Saved data entries:
□ □ □ □ □ □ □
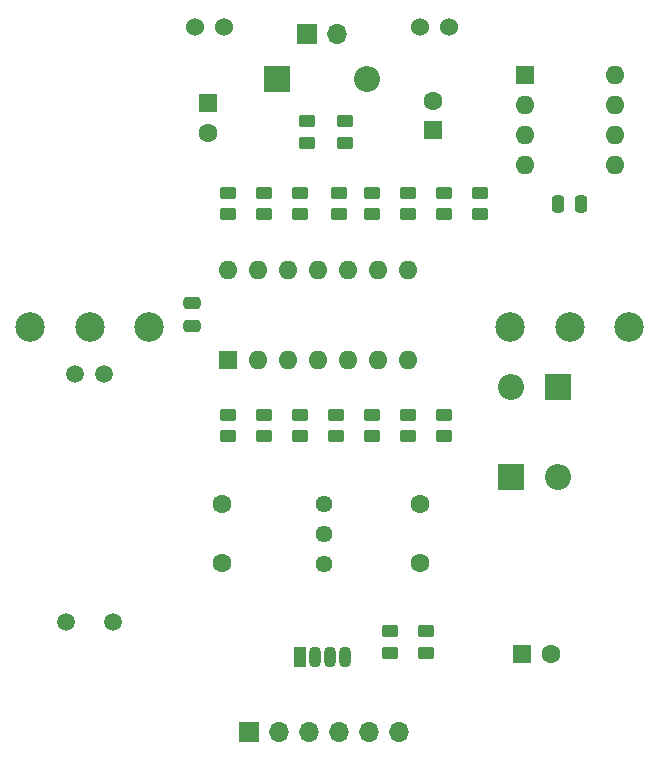
<source format=gbr>
%TF.GenerationSoftware,KiCad,Pcbnew,8.0.0*%
%TF.CreationDate,2025-03-01T13:37:18-05:00*%
%TF.ProjectId,compulator,636f6d70-756c-4617-946f-722e6b696361,rev?*%
%TF.SameCoordinates,Original*%
%TF.FileFunction,Soldermask,Top*%
%TF.FilePolarity,Negative*%
%FSLAX46Y46*%
G04 Gerber Fmt 4.6, Leading zero omitted, Abs format (unit mm)*
G04 Created by KiCad (PCBNEW 8.0.0) date 2025-03-01 13:37:18*
%MOMM*%
%LPD*%
G01*
G04 APERTURE LIST*
G04 Aperture macros list*
%AMRoundRect*
0 Rectangle with rounded corners*
0 $1 Rounding radius*
0 $2 $3 $4 $5 $6 $7 $8 $9 X,Y pos of 4 corners*
0 Add a 4 corners polygon primitive as box body*
4,1,4,$2,$3,$4,$5,$6,$7,$8,$9,$2,$3,0*
0 Add four circle primitives for the rounded corners*
1,1,$1+$1,$2,$3*
1,1,$1+$1,$4,$5*
1,1,$1+$1,$6,$7*
1,1,$1+$1,$8,$9*
0 Add four rect primitives between the rounded corners*
20,1,$1+$1,$2,$3,$4,$5,0*
20,1,$1+$1,$4,$5,$6,$7,0*
20,1,$1+$1,$6,$7,$8,$9,0*
20,1,$1+$1,$8,$9,$2,$3,0*%
G04 Aperture macros list end*
%ADD10C,2.500000*%
%ADD11C,1.600000*%
%ADD12O,1.600000X1.600000*%
%ADD13R,1.600000X1.600000*%
%ADD14RoundRect,0.250000X0.450000X-0.262500X0.450000X0.262500X-0.450000X0.262500X-0.450000X-0.262500X0*%
%ADD15RoundRect,0.250000X-0.450000X0.262500X-0.450000X-0.262500X0.450000X-0.262500X0.450000X0.262500X0*%
%ADD16C,1.440000*%
%ADD17C,1.500000*%
%ADD18O,1.700000X1.700000*%
%ADD19R,1.700000X1.700000*%
%ADD20C,1.524000*%
%ADD21O,2.200000X2.200000*%
%ADD22R,2.200000X2.200000*%
%ADD23O,1.070000X1.800000*%
%ADD24R,1.070000X1.800000*%
%ADD25RoundRect,0.250000X-0.250000X-0.475000X0.250000X-0.475000X0.250000X0.475000X-0.250000X0.475000X0*%
%ADD26RoundRect,0.250000X-0.475000X0.250000X-0.475000X-0.250000X0.475000X-0.250000X0.475000X0.250000X0*%
G04 APERTURE END LIST*
D10*
%TO.C,LEVEL1*%
X175340000Y-85080000D03*
X180340000Y-85080000D03*
X185340000Y-85080000D03*
%TD*%
D11*
%TO.C,C6*%
X208280000Y-100096000D03*
X208280000Y-105096000D03*
%TD*%
D12*
%TO.C,U4*%
X192024000Y-80244000D03*
X194564000Y-80244000D03*
X197104000Y-80244000D03*
X199644000Y-80244000D03*
X202184000Y-80244000D03*
X204724000Y-80244000D03*
X207264000Y-80244000D03*
X207264000Y-87864000D03*
X204724000Y-87864000D03*
X202184000Y-87864000D03*
X199644000Y-87864000D03*
X197104000Y-87864000D03*
X194564000Y-87864000D03*
D13*
X192024000Y-87864000D03*
%TD*%
D12*
%TO.C,U1*%
X224800000Y-63764000D03*
X224800000Y-66304000D03*
X224800000Y-68844000D03*
X224800000Y-71384000D03*
X217180000Y-71384000D03*
X217180000Y-68844000D03*
X217180000Y-66304000D03*
D13*
X217180000Y-63764000D03*
%TD*%
D14*
%TO.C,R19*%
X195072000Y-73743500D03*
X195072000Y-75568500D03*
%TD*%
%TO.C,R18*%
X192024000Y-73743500D03*
X192024000Y-75568500D03*
%TD*%
D15*
%TO.C,R17*%
X204216000Y-75568500D03*
X204216000Y-73743500D03*
%TD*%
D14*
%TO.C,R16*%
X213360000Y-73743500D03*
X213360000Y-75568500D03*
%TD*%
D15*
%TO.C,R15*%
X210312000Y-75568500D03*
X210312000Y-73743500D03*
%TD*%
D14*
%TO.C,R14*%
X207264000Y-73743500D03*
X207264000Y-75568500D03*
%TD*%
%TO.C,R13*%
X198120000Y-73743500D03*
X198120000Y-75568500D03*
%TD*%
%TO.C,R12*%
X201422000Y-73743500D03*
X201422000Y-75568500D03*
%TD*%
D15*
%TO.C,R11*%
X207264000Y-94364500D03*
X207264000Y-92539500D03*
%TD*%
D14*
%TO.C,R10*%
X210312000Y-92539500D03*
X210312000Y-94364500D03*
%TD*%
D15*
%TO.C,R9*%
X204216000Y-94364500D03*
X204216000Y-92539500D03*
%TD*%
D14*
%TO.C,R8*%
X201168000Y-92539500D03*
X201168000Y-94364500D03*
%TD*%
%TO.C,R7*%
X198120000Y-92539500D03*
X198120000Y-94364500D03*
%TD*%
D15*
%TO.C,R6*%
X192024000Y-94364500D03*
X192024000Y-92539500D03*
%TD*%
%TO.C,R5*%
X195072000Y-94364500D03*
X195072000Y-92539500D03*
%TD*%
D14*
%TO.C,R4*%
X205740000Y-110847500D03*
X205740000Y-112672500D03*
%TD*%
%TO.C,R3*%
X201930000Y-67667500D03*
X201930000Y-69492500D03*
%TD*%
D15*
%TO.C,R2*%
X198755000Y-69492500D03*
X198755000Y-67667500D03*
%TD*%
%TO.C,R1*%
X208788000Y-112672500D03*
X208788000Y-110847500D03*
%TD*%
D16*
%TO.C,P1*%
X200152000Y-100076000D03*
X200152000Y-102616000D03*
X200152000Y-105156000D03*
%TD*%
D17*
%TO.C,LDR1*%
X179090000Y-89068000D03*
X181590000Y-89068000D03*
X178340000Y-110068000D03*
X182340000Y-110068000D03*
%TD*%
D18*
%TO.C,J4*%
X206502000Y-119380000D03*
X203962000Y-119380000D03*
X201422000Y-119380000D03*
X198882000Y-119380000D03*
X196342000Y-119380000D03*
D19*
X193802000Y-119380000D03*
%TD*%
D20*
%TO.C,J3*%
X189230000Y-59690000D03*
X191730000Y-59690000D03*
%TD*%
%TO.C,J2*%
X210800000Y-59690000D03*
X208300000Y-59690000D03*
%TD*%
D18*
%TO.C,J1*%
X201290000Y-60330000D03*
D19*
X198750000Y-60330000D03*
%TD*%
D21*
%TO.C,D4*%
X216024000Y-90170000D03*
D22*
X216024000Y-97790000D03*
%TD*%
D21*
%TO.C,D3*%
X219964000Y-97790000D03*
D22*
X219964000Y-90170000D03*
%TD*%
D23*
%TO.C,D2*%
X201930000Y-113030000D03*
X200660000Y-113030000D03*
X199390000Y-113030000D03*
D24*
X198120000Y-113030000D03*
%TD*%
D21*
%TO.C,D1*%
X203835000Y-64135000D03*
D22*
X196215000Y-64135000D03*
%TD*%
D10*
%TO.C,COMP1*%
X215980000Y-85080000D03*
X220980000Y-85080000D03*
X225980000Y-85080000D03*
%TD*%
D25*
%TO.C,C8*%
X221930000Y-74676000D03*
X220030000Y-74676000D03*
%TD*%
D26*
%TO.C,C7*%
X188976000Y-85004000D03*
X188976000Y-83104000D03*
%TD*%
D11*
%TO.C,C5*%
X191516000Y-100096000D03*
X191516000Y-105096000D03*
%TD*%
%TO.C,C4*%
X209432700Y-65962700D03*
D13*
X209432700Y-68462700D03*
%TD*%
D11*
%TO.C,C3*%
X190382700Y-68657300D03*
D13*
X190382700Y-66157300D03*
%TD*%
D11*
%TO.C,C1*%
X219416000Y-112776000D03*
D13*
X216916000Y-112776000D03*
%TD*%
M02*

</source>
□ □ □ □ □ □ □
Figure out how many lines above hold "rounded", then give that number alone.

3